Sunday, February 26, 2006

Digging

There is something special about pushing an old sturdy shovel into soft brown earth and replacing grass with a beautiful tree.

It causes something to grow inside my soul, as well as inside my yard.

Thursday, February 23, 2006

Myspace.com Psychology

so today i tried to post a comment on my own myspace profile, and it wouldn't let me. it said you have to be someone's friend to post on their profile.

im not my own friend.

interesting.

Saturday, February 18, 2006

getting caught up

i got a job. i shaved. i had a mustache. now i dont.

i listened to Donald Miller read for 20 minutes from his book, To Own A Dragon, a book for young guys who grew up without dads. thats a sweet idea.

i think i might work a spot for books into my weekly budget. right now ive got a lot of cd's, vinyl, posters, shirts, and concerts to get caught up on, much to the demise of my 96 Saturn SL1.

for my job i will be working in downtown chattanooga, smack dab inbetween Chad's Records and Lupi's Pizza Pies and Greyfriar's Coffee. three of my favorite places this side of the M Eye crooked letter crooked letter Eye crooked letter crooked letter Eye hump back hump back Eye.

i dont know if i ever said this, but i read The Little Prince and i really loved it.

Tuesday, February 14, 2006

Revolution (For Jeremy)

Revolution

Revolution in four beats per minute.

Rap Rap Rap.

Knocking on my door.

who goes there. what for?

Oh! You want me to join in an army of one? Well I'll tell you son, I'm much too old for you and your revolution.

Let the earth begin to revolutionize my brain, let the birds sing a new song in my ear that disquiets my soul into action, into revolution from death and stalemate.

*and Socialism, also as a part of the exercise Jeremy and I had partaken of.

Socialism

socialism protects me from myself, it protects me from others harm.

warm warm blanket wrapping around my arms in an attempt to satisfy life and the machine.

they told me what to do. i chose otherwise.

thus i lay here in dust, in cold, in death- but yet i chose life. why?

tell me what to do, tell me how to do, tell me to just simply, plainly....do.

i wanted life and you gave me death.

now i sit here and wander, as the machine grinds, as the machine grinds.
"Sociologist Emile Durkheim wondered what could be done to prevent anomie, that bweildering sense of not belonging. Durkheim found the answer in small groups... If it weren't for those groups, we would feel oppressed by that huge, amorphous entity known as society."- my textbook.

Sunday, February 12, 2006

Dissapointment

A picture of Jesus with a dagger in my side. My hand holding His wrist, afraid to let him pull it out.

Some kind of blood transfusion tubes hooked up all over me.

This has multiple points of relevance to me, but I need to mull them over.

Tighter than Bowser's Trousers

Trent has a song posted.
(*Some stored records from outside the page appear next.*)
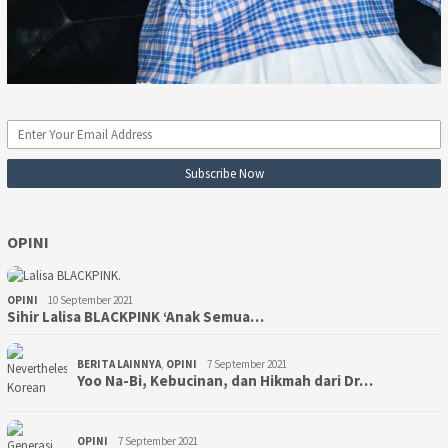
OPINI
OPINI
10 September 2021
Sihir Lalisa BLACKPINK ‘Anak Semua…
BERITA LAINNYA
,
OPINI
7 September 2021
Yoo Na-Bi, Kebucinan, dan Hikmah dari Dr…
OPINI
7 September 2021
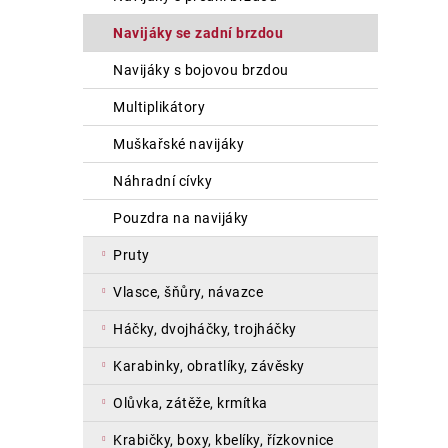
a
navijáky se zadní brzdou
n
e
navijáky s bojovou brzdou
l
multiplikátory
muškařské navijáky
náhradní cívky
pouzdra na navijáky
pruty
vlasce, šňůry, návazce
háčky, dvojháčky, trojháčky
karabinky, obratlíky, závěsky
olůvka, zátěže, krmítka
krabičky, boxy, kbelíky, řízkovnice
It's good man.



i like the message a lot.


"can i elaborate Andy?"

- "man, go ahead, serve some English muffin."

"well let me get the butter knife"

- "go ahead Dizzy Dustin." Ugly Duckling


Wednesday, February 08, 2006

Monday, February 06, 2006

The Birth and Death of Desire


Where does Desire find its home, and where does the Death of Desire begin?

kentucky was good last weekend. very good. i could write a lot of stuff but ive thought ill keep it simple.

i think god has been trying to tell me something for about a week now. i dont really know why someone would still try to tell you things even though the receiving end doesnt want to hear a damn thing you have to say.

it had something to do with the birth and death of desire.

there is a parable about someone who found something very valuable, and sold everything so he could keep it.

"Again, the kingdom of heaven is like a merchant in search of fine pearls; on finding one pearl of great value, he went and sold all that he had and bought it." Matthew 13:45

i dont know, but this parable has been on my heart for a couple of weeks now, and it saddens me to the bones. the only thing i can think of it is that i havent treated the kingdom of god this way, and that makes me think. it brings me to a point of recognition i suppose. recognition of a topic that i shant discuss here for various reasons.

all that said, god was talking to me a lot this weekend i think, and ive got to think about these things and decide what to do.